According to a McKinsey Global Institute report, knowledge workers, including managers and professionals, spend about 28% of their workday managing email. And through the email campaigns we’ve done for our clients, we see that many professionals are opening and responding to emails in the evening hours during the week and on weekends. Clients will only choose to open emails that seem to have the most value to them—no client wants to spend time managing email.

Create concise, clear subject lines
How can you help your clients and, in turn, help your email marketing efforts? Start with an effective subject line. Here are a few pointers:

1. Tell what’s inside. Let your audience know what content they should expect. If you try to pull them in under false pretenses, you may risk the reader unsubscribing.

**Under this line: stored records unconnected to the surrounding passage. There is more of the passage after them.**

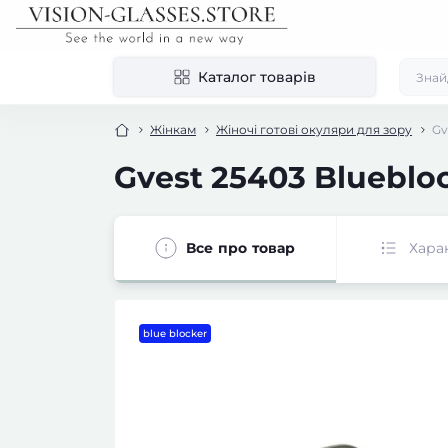
Каталог товарів
Жінкам
Жіночі готові окуляри для зору
Gv
Gvest 25403 Blueblo
Все про товар
Хара
blue blocker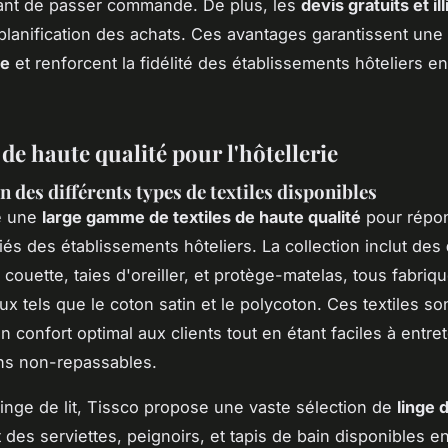
ant de passer commande. De plus, les
devis gratuits et il
la planification des achats. Ces avantages garantissent une
ée
et renforcent la fidélité des établissements hôteliers en
de haute qualité pour l'hôtellerie
n des différents types de textiles disponibles
re une
large gamme de textiles de haute qualité
pour répo
iés des établissements hôteliers. La collection inclut des
couette, taies d'oreiller, et protège-matelas, tous fabriq
ux tels que le coton satin et le polycoton. Ces textiles s
un confort optimal aux clients tout en étant faciles à entre
ns non-repassables.
linge de lit, Tissco propose une vaste sélection de
linge 
des serviettes, peignoirs, et tapis de bain disponibles en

2. Keep it brief. Do that by making each word count.

  • Shrinking subjects—shorter subjects lines benefit you. Subject lines are truncated at a variety of character lengths depending on the browser, email client or mobile device. Some truncate at 60 characters; others will truncate at fewer than 30.

    64% of B2B decision makers read email on their mobile devices. Source: Marketo

  • Clarity first—if a couple extra words make the reason to open the email clearer, include them.

    Longer subject lines of 131-135 characters had the highest Click-to-Open rates. The Click-to-Open (CTO) Rate is the total number of Clicks (per subscriber) divided by the total number of Opens. Source: Alchemy Worx (study included diverse industries)

3. Freshen up your subject lines. Words lose their value over time due to changes in the communication landscape.

  • The word “Newsletter” has lower open rates then “News” or “Bulletin.”
  • “Update” has higher open rates than “Report” and “Forecast.” Source: Adestra Subject Analysis Report 2013

4. Change it up. Don’t use the exact same generic subject line for every issue of your company’s enews or promotion of an event.

5. Make it searchable. Use words that people may search for if they are trying to find your email to take a second glance at your content or find that event promotion or registration confirmation.

Be sure to analyze your client’s open rates
Each niche B2B market may have its own unique reactions to subject lines. Test subject lines by doing A/B tests. Analyze your open rates and CTO rates to see what style and overall length works best for your target audience.